Chart interpretation exercises
"""

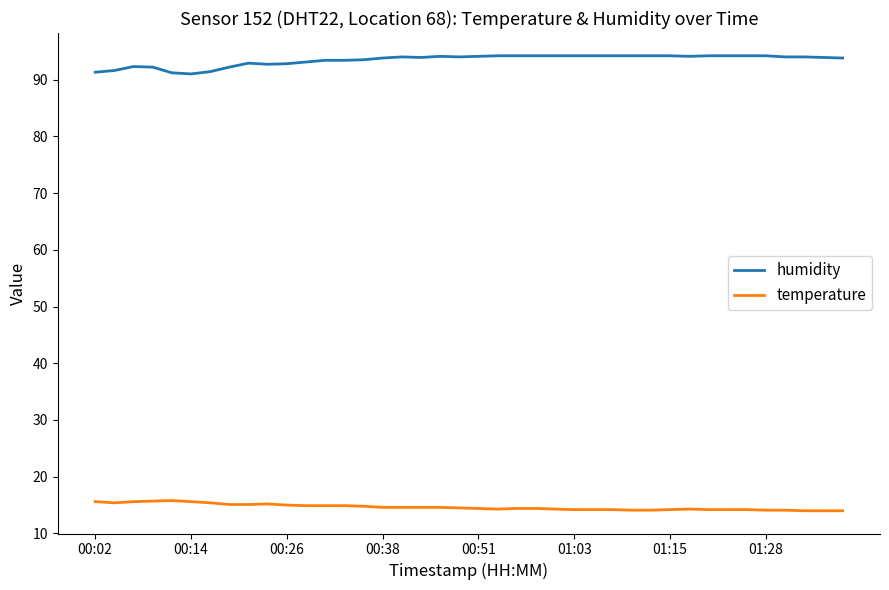

Which series has the largest total across all categories?

humidity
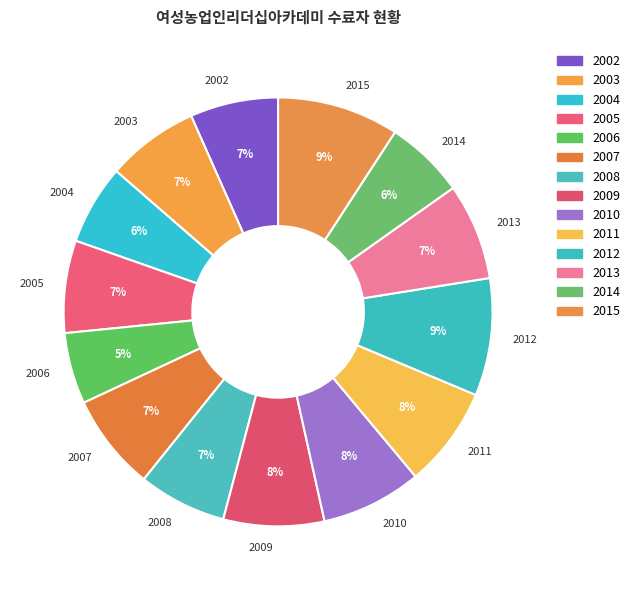

Is the sum of 2011 and 2004 greater than half?

No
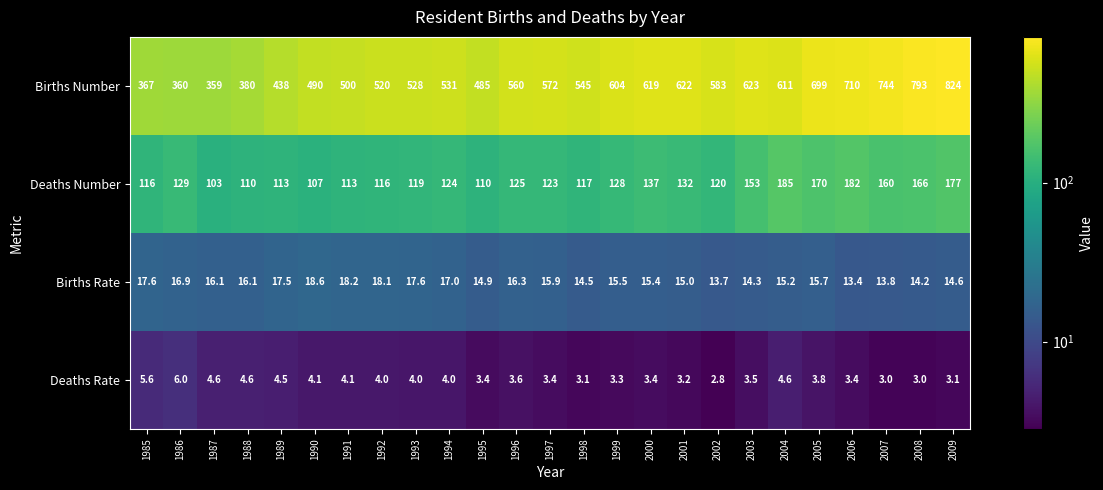

What is the difference between the maximum and minimum values in the Deaths Number series?

82.0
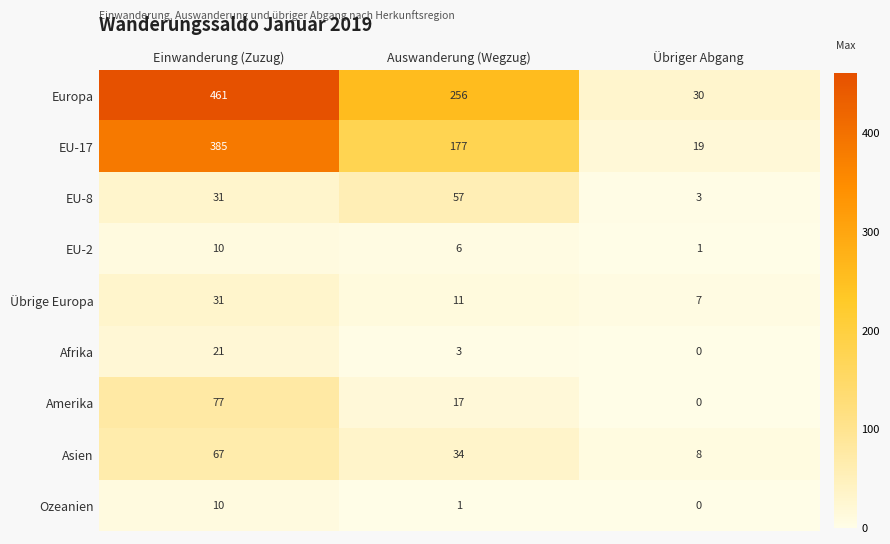

Where is EU-17 nearest to the value 202?

Auswanderung (Wegzug)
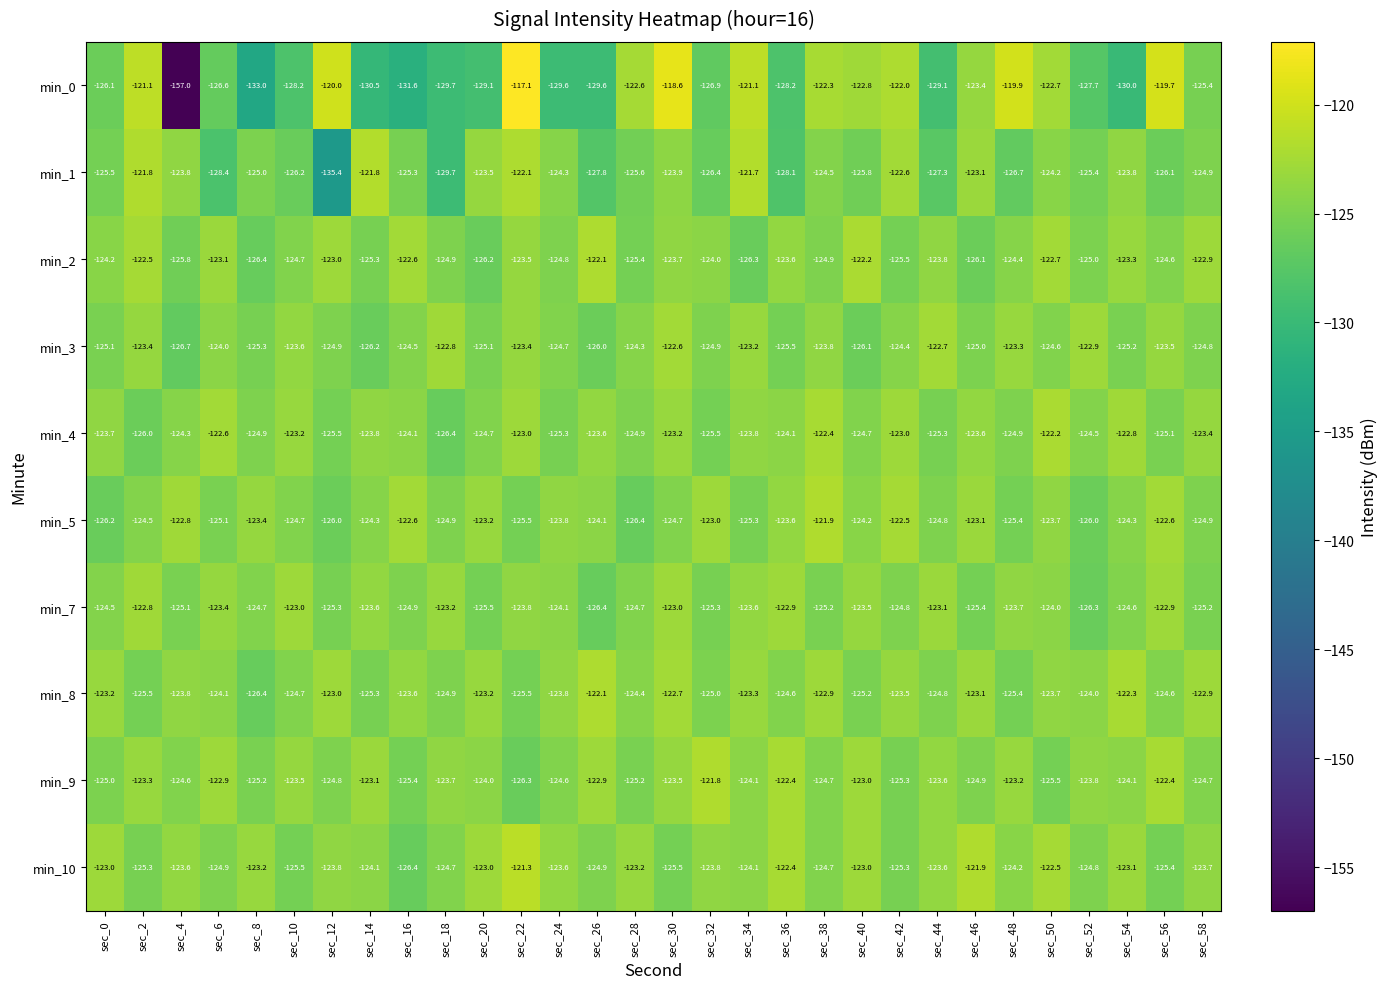

What is the highest value of the min_0 series?

-117.1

"""

• _WORK TO BE COMPLETED_
Report each line of the items above that contains the string "series", treating uppercase and lowercase letters as different.

• _RESPONSE TO THE TASK_
Which series has the largest total across all categories?
What is the difference between the maximum and minimum values in the Deaths Number series?
What is the highest value of the min_0 series?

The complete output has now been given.